Re: [Numpy-discussion] first recarray steps

2008-05-22 Thread Vincent Schut
Anne Archibald wrote:
> 2008/5/21 Vincent Schut <[EMAIL PROTECTED]>:
>> Christopher Barker wrote:
>>> Also, if you image data is rgb, usually, that's a (width, height, 3)
>>> array: rgbrgbrgbrgb... in memory. If you have a (3, width, height)
>>> array, then that's rrr... Some image libs
>>> may give you that, I'm not sure.
>> My data is. In fact, this is a simplification of my situation; I'm
>> processing satellite data, which usually has more (and other) bands than
>> just rgb. But the data is definitely in shape (bands, y, x).
> 
> You may find your life becomes easier if you transpose the data in
> memory. This can make a big difference to efficiency. Years ago I was
> working with enormous (by the standards of the day) MATLAB files on
> disk, storing complex data. The way (that version of) MATLAB
> represented complex data was the way you describe: matrix of real
> parts, matrix of imaginary parts. This meant that to draw a single
> pixel, the disk needed to seek twice... depending on what sort of
> operations you're doing, transposing your data so that each pixel is
> all in one place may improve cache coherency as well as making the use
> of record arrays possible.
> 
> Anne

Anne, thanks for the thoughts. In most cases, you'll probably be right. 
In this case, however, it won't give me much (if any) speedup, maybe 
even slowdown. Satellite images often are stored on disk in a band 
sequential manner. The library I use for IO is GDAL, which is a higly 
optimized c library for reading/writing almost any kind of satellite 
data type. It also features an internal caching mechanism. And it gives 
me my data as (y, x, bands).
I'm not reading single pixels anyway.

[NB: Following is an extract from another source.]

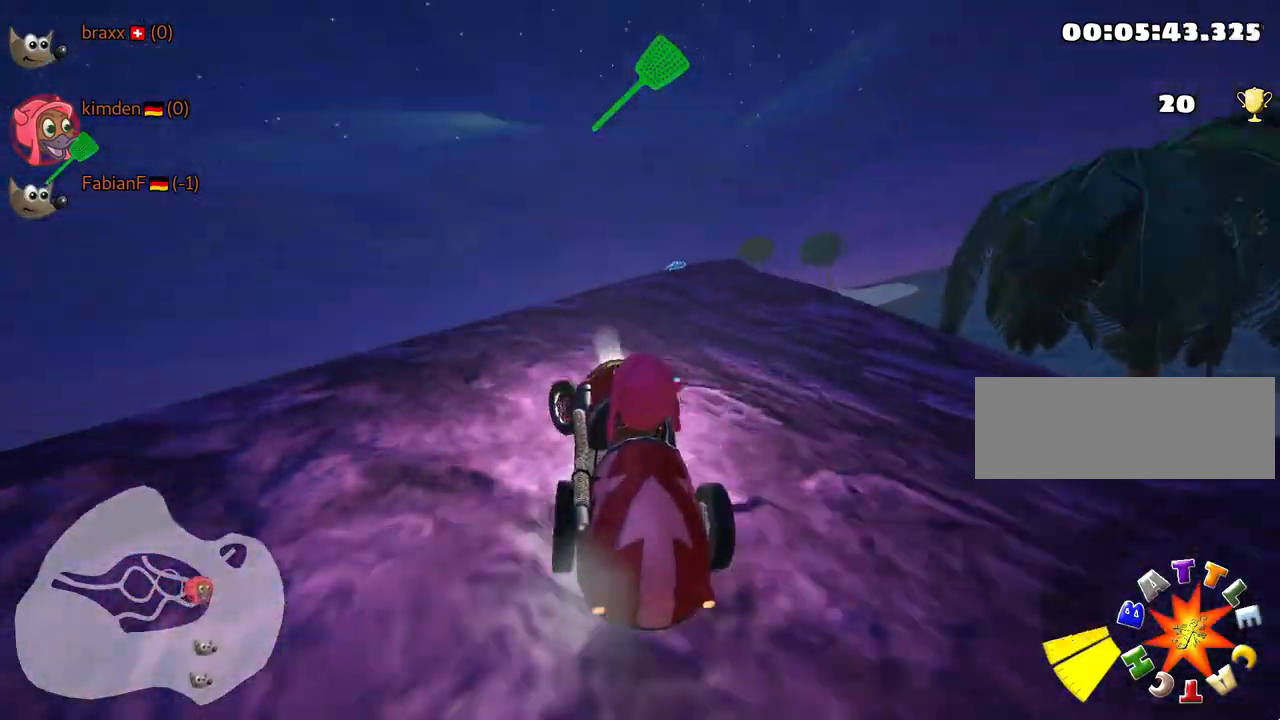
{"keys": ["up"], "events": [[34, "left", "up"], [117, "right", "down"], [234, "fire", "down"], [434, "fire", "up"], [467, "right", "up"]]}
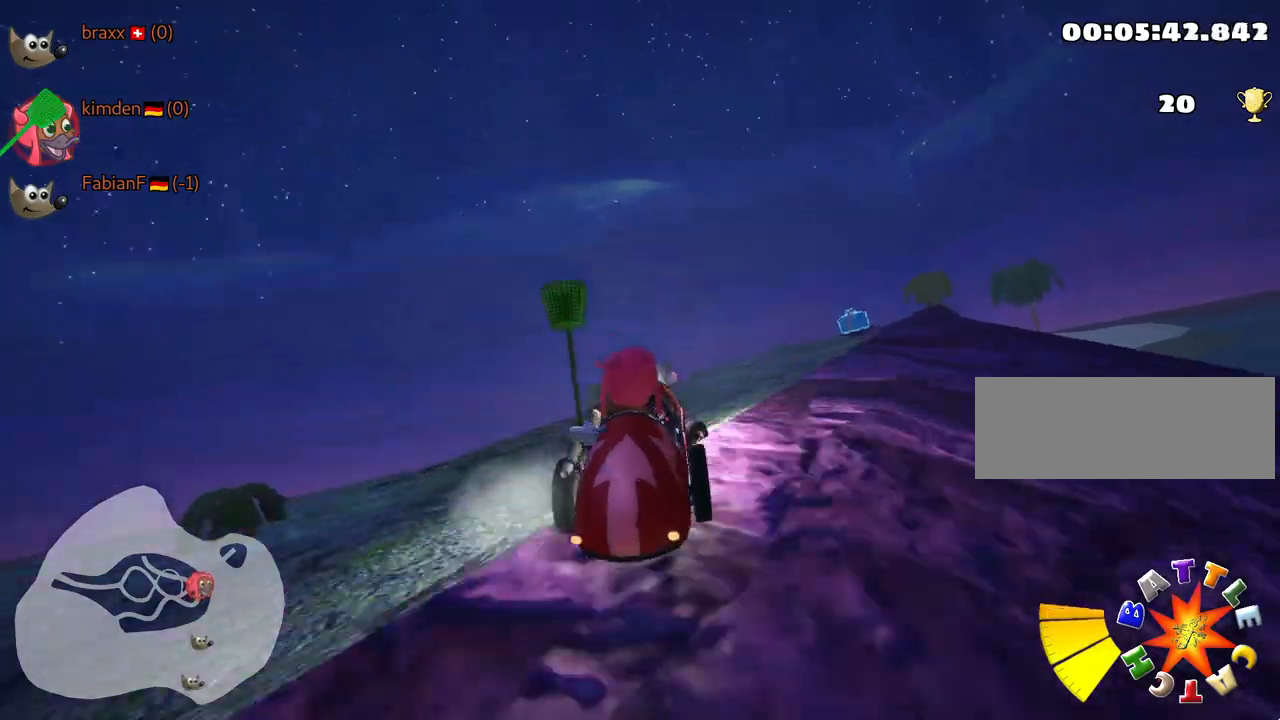
{"keys": ["right"], "events": [[167, "right", "down"], [484, "up", "up"]]}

The amounts of data I have to 
process (enormous, even by the standards of today ;-)) require me to do 
this in chunks, in parallel, even on different cores/cpu's/computers. 
Every chunk usually is (chunkYSize, chunkXSize, allBands) with xsize and 
ysize being not so small (think from 64^2 to 1024^2) so that pretty much 
eliminates any performance issues regarding the data on disk. 
Furthermore, having to process on multiple computers forces me to have 
my data on networked storage. The latency and transfer rate of the 
network will probably eliminate any small speedup because my drive has 
to do less seeks...
Now for the recarray part, that would indeed ease my life a bit :) 
However, having to transpose the data in memory on every read and write 
does not sound very attractive. It will spoil cycles, and memory, and be 
asking for bugs. I can live without recarrays, for sure. I only hoped 
they might make my live a bit easier and my code a bit more readable, 
without too much effort. Well, they won't, apparently... I'll just go on 
like I did before this little excercise.

Thanks all for the inputs.

Cheers,
Vincent.

___
Numpy-discussion mailing list
Numpy-discussion@scipy.org
http://projects.scipy.org/mailman/listinfo/numpy-discussion


Re: [Numpy-discussion] first recarray steps

2008-05-21 Thread Anne Archibald
2008/5/21 Vincent Schut <[EMAIL PROTECTED]>:
> Christopher Barker wrote:
>>
>> Also, if you image data is rgb, usually, that's a (width, height, 3)
>> array: rgbrgbrgbrgb... in memory. If you have a (3, width, height)
>> array, then that's rrr... Some image libs
>> may give you that, I'm not sure.
>
> My data is. In fact, this is a simplification of my situation; I'm
> processing satellite data, which usually has more (and other) bands than
> just rgb. But the data is definitely in shape (bands, y, x).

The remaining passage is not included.